Performance on huge files

cta-observatory / pycorsikaio

Python reader for CORSIKA binary file format

MIT License

9 stars 2 forks source link

Performance on huge files #26

Closed HealthyPear closed 11 months ago

HealthyPear commented 1 year ago

I am dealing with ~135 Gb particle files and wondering about the best way to work with them.

The code I used is the following,

from corsikaio import CorsikaParticleFile

input_file = "[....]/DAT100001"

with CorsikaParticleFile(input_file) as f:
    for event in f:
        if event.header['event_number']==2:
            break
        pass

I then used cProfile to produce the following profile file,

test_pycorsikaio_simplest.prof.zip

which can be opened with e.g. Snakeviz.

My ideal solution would be to read the file in multi-threaded chunks, but given this is Corsika I am not sure if and how it can be done.

maxnoe commented 1 year ago

Just to comment here what I also wrote in slack:

The main issue is that we read the files 273 bytes at a time, resulting in a lot of system calls that switch between userland and kernel space.

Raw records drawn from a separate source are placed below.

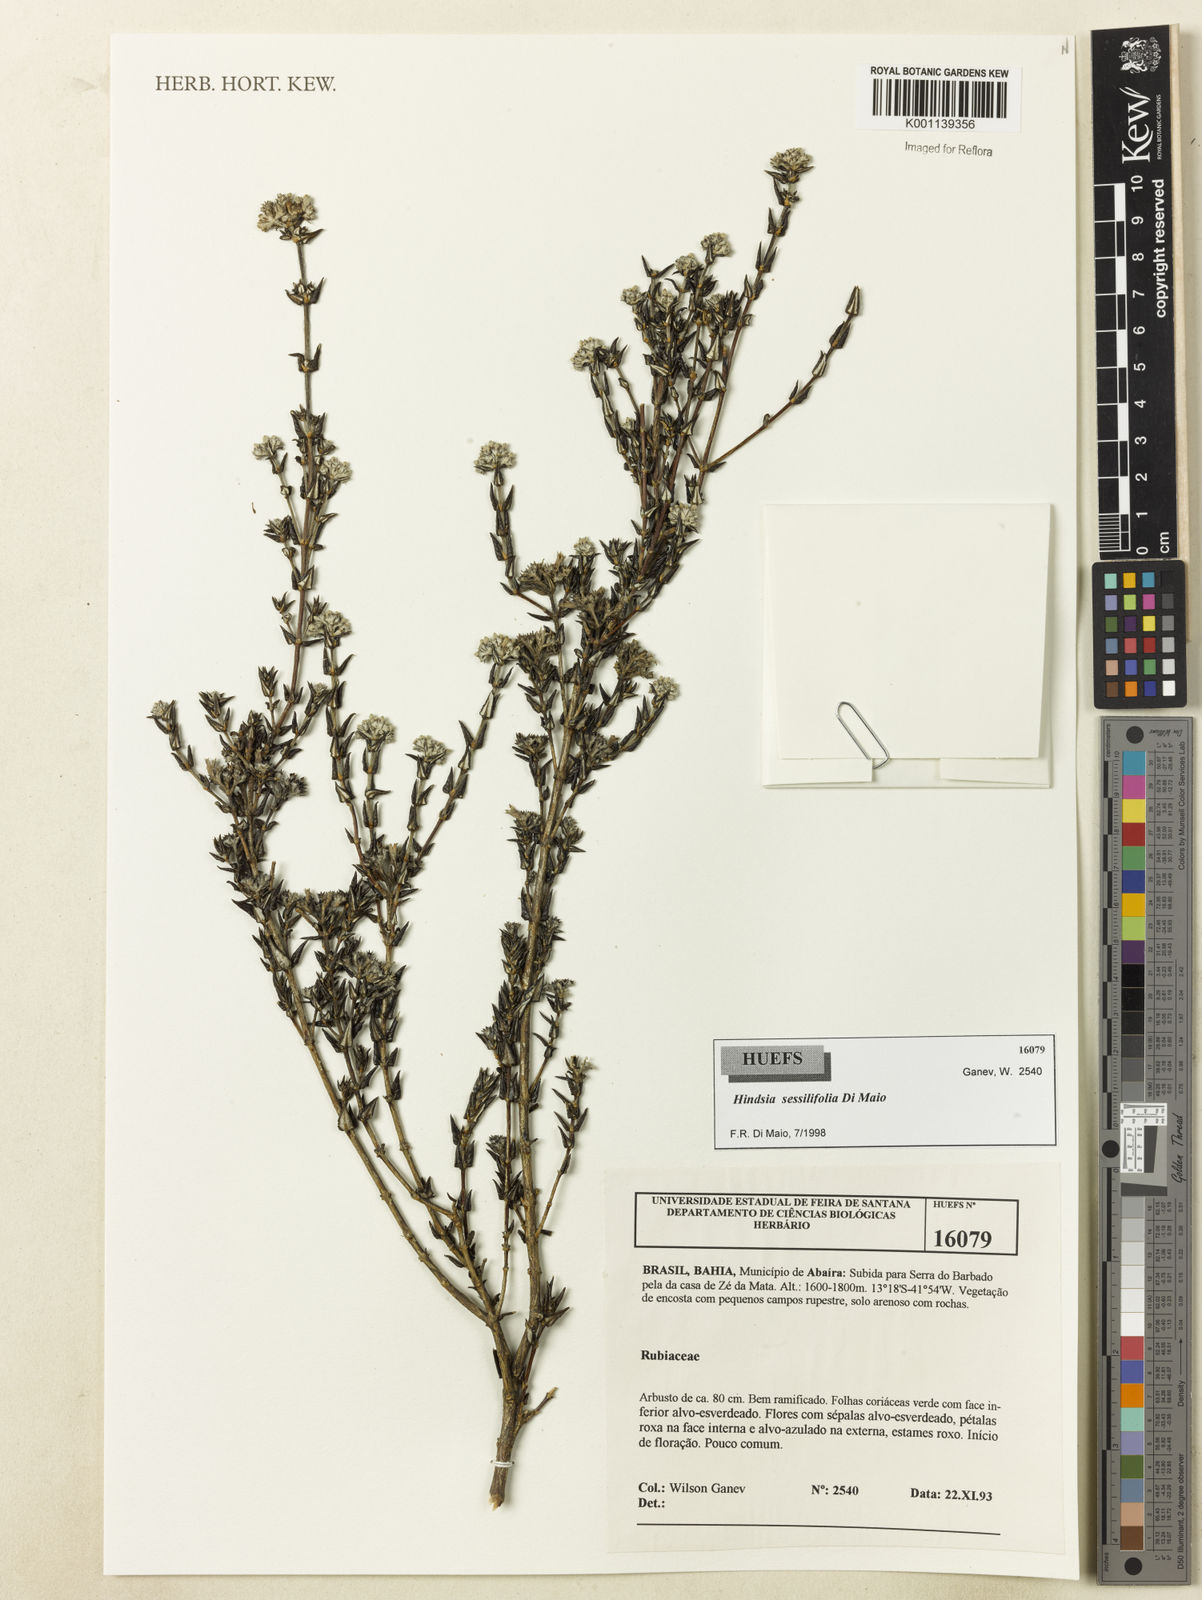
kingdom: Plantae
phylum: Tracheophyta
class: Magnoliopsida
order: Gentianales
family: Rubiaceae
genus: Hindsia
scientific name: Hindsia sessilifolia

This could be much improved by reading the data in larger chunks. E.g. some largish multiple of 273 for files without the "buffer size" and the actual buffer size for files that do have one.

I can't promise when I will be able to try that out, feel free to try yourself and open a PR.

I doubt multi-threading will help much here, CORSIKA files are sequential and you need to look for the markers in the first 4 bytes of every chunk (RUNH / EVTH / EVTE / LONGI / RUNE)

HealthyPear commented 1 year ago

In this regard, but also for simpler use cases, what about adding some computing benchmarks to the CI using files using git lfs?

maxnoe commented 11 months ago

The main issue here was addressed: we now read much larger blocks than 273 bytes from the filesystem and this has resulted in a speedup: #29

I am closing this. If performance is still an issue, please provide profiling information in a new issue.